In the meantime, the Security Forces were cracking down hard on the demonstrators. This has been denounced by the embassies of the European Union and Britain in Myanmar. The European Union embassy saying quote, "Armed Forces Day will forever stay engraved as a day of terror and dishonor" -- Pamela.

BROWN: Ivan Watson in Hong Kong for us. Thanks so much, Ivan.

A stuck ship with billions of dollars' worth of cargo can't get through the Suez Canal. Find out how it's now affecting the global economy. We'll be right back. Stay with us.



BROWN: That massive cargo ship wedged in the Suez Canal this weekend is blocking everything coming and going for five days now.

The ship is so huge, it is visible from space and the massive traffic jam it has caused it's not just a nuisance anymore, it is actually affecting the global economy.

Here is CNN's Ben Wedeman on the urgent work to get the ship unstuck.

BEN WEDEMAN, CNN SENIOR INTERNATIONAL CORRESPONDENT: Pam, five days on and the Suez Canal remains closed, 12 percent of world trade on hold.

Now Saturday, Egyptian authorities claimed they were able to move the bow of the Ever Given ever so slightly, but not enough to open the waterway.

The current effort focuses on dredging around the ship and nudging it free with nearly a dozen tugboats.

The Chairman of the Suez Canal Authority says, however, that the Ever Given is weighed down by 18,300 containers. Now, if this current effort doesn't work, the plan is to bring in floating cranes to remove those containers and lighten the ship's load, but that's going to take time.

All the while, the maritime congestion is continuing to build. At this point, there are more than 320 ships stalled in the waters in and around the Suez Canal -- Pam.


SEN. CORY BOOKER (D-NJ): I think that this is a wake-up call to which side of America do you stand on.

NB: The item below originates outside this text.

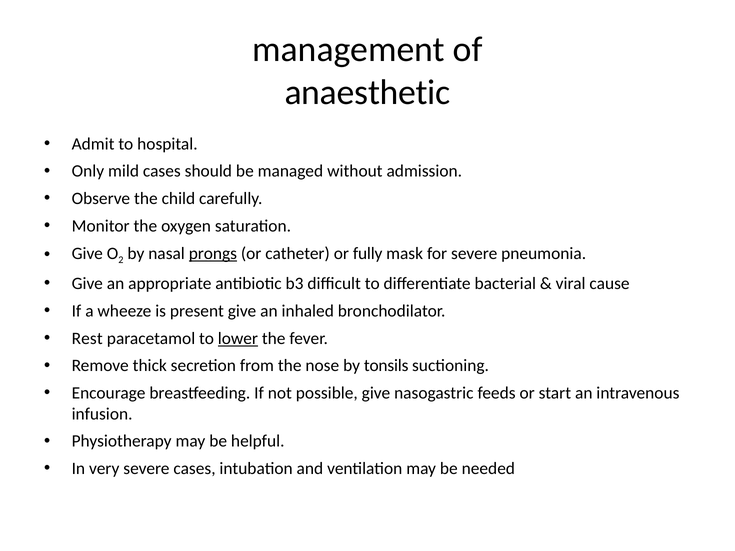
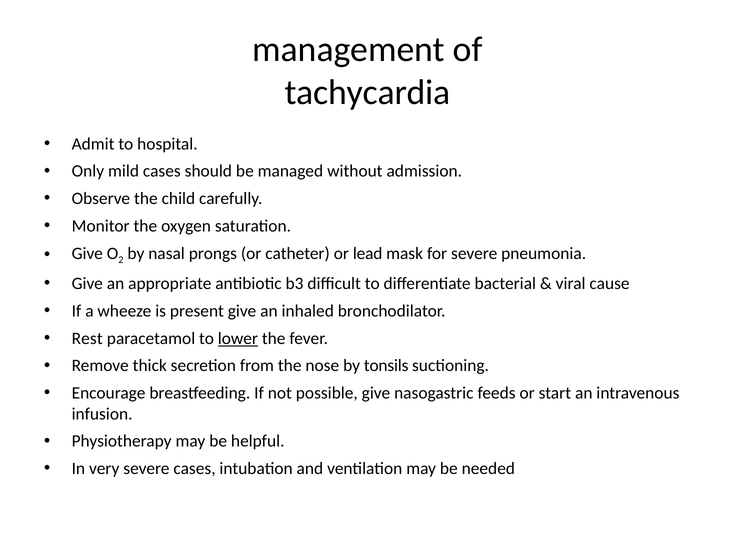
anaesthetic: anaesthetic -> tachycardia
prongs underline: present -> none
fully: fully -> lead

RICHARD ROSE, PRESIDENT, ATLANTA NAACP: The only two things that are missing for this bill is the question of how many bubbles in a bar of soap and how many jellybeans in a jar.

GOV. BRIAN KEMP (R-GA): Simply find out what's in the bill versus just this blank statement of this is Jim Crow or you know this is voter suppression or this is racist, because it is not.

DR. SANJAY GUPTA, CNN CHIEF MEDICAL CORRESPONDENT: Okay, had we mitigated earlier, had we actually paused earlier, how much of an impact do you think that would have made?

DR. DEBORAH BIRX, FORMER WHITE HOUSE CORONAVIRUS RESPONSE COORDINATOR: There were about 100,000 deaths that came from that original surge. All of the rest of them in my mind could have been mitigated or decreased substantially.